Chef de famille heureux et comblé, Will Atenton voit sa vie basculer après avoir emménagé dans une nouvelle demeure dont il n'apprend que tardivement l'horrible vérité. Son doux foyer a autrefois été le théâtre d'une abominable scène de crime. L'ancien propriétaire, Peter Ward est suspecté d'y avoir sauvagement assassiné sa femme et ses deux enfants avant d'être jugé fou et enfermé dans une institution psychiatrique de laquelle il serait sorti récemment. On évitera volontairement de s'aventurer au-delà dans les rebondissements scénaristiques de
Dream House. Moins pour éviter d'en dénaturer le suspense ou la surprise générale (largement éventés par une campagne promotionnelle complètement à la ramasse), que pour ne pas trop tourner en ridicule l'évolution d'une intrigue de prime abord archi évidente, qui bascule en un clin d'œil dans le grotesque outrancier.

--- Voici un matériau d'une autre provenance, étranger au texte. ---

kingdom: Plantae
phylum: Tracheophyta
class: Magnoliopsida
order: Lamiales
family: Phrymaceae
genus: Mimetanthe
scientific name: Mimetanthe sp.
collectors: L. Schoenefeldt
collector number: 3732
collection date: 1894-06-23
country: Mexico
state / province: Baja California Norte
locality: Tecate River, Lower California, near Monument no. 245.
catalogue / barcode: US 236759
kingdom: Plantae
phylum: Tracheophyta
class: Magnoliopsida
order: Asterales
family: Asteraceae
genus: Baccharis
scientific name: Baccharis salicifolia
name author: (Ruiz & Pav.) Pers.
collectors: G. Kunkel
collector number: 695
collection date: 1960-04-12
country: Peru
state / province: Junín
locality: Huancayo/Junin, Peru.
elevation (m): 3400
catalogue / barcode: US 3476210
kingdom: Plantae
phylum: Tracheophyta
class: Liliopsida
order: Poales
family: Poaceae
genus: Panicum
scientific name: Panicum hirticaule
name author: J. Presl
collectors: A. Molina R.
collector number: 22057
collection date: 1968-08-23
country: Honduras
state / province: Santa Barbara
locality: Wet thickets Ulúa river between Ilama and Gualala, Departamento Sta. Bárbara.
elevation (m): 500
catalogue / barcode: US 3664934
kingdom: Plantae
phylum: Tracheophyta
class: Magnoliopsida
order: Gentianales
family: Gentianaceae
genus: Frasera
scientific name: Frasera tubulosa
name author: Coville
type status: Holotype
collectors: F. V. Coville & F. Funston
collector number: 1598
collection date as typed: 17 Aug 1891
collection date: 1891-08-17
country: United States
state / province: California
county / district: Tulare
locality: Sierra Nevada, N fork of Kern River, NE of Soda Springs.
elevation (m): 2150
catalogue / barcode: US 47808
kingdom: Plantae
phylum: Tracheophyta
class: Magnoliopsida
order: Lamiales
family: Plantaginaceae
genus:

Thriller schizophrénique, romance fantomatique et drame familial… tous les moyens (et les genres) sont bons pour essayer de se donner un peu de densité, mais
Dream House se repose sur deux twists extrêmement bancals que le film essaye de nous faire avaler à l'aide d'une pelle avec un premier degré embarrassant. Un semblant de subtilité ou de dérision lui aurait permis de ne pas se payer une étiquette de naveton humiliant pour la carrière de tous ses collaborateurs :
Daniel Craig risque fortement de concourir pour le Razzie Award du plus mauvais acteur (heureusement le
David Fincher devrait invariablement rehausser sa côte),
Rachel Weisz ne prend aucun risque, Noami Watts semble se demander ce qu'elle fiche ici (qu'elle se rassure nous aussi), et
Jim Sheridan persiste et signe dans ce qu'il faut bien appeler une lamentable régression artistique agencée depuis
Réussir Ou Mourir. Le bon côté de la chose, c'est que le réalisateur d'
Au nom du père ne peut pas tomber plus bas (enfin tout est possible) qu'avec cette catastrophe cinématographique ambulante pour laquelle personne n'a d'évidence pris le soin de vérifier la cohérence globale. Ce qui est certain c'est qu'on n'a pas fini de se demander comment elle a pu s'attirer les faveurs d'un casting aussi bankable ? Mieux vaut ne pas savoir.
Jim Sheridan change de registre… et se vautre royalement dans un inattendu navet de luxe qui ferait presque office de cinquième Scary Movie s'il n'était pas persuadé du sérieux de sa bêtise. Impressionnant.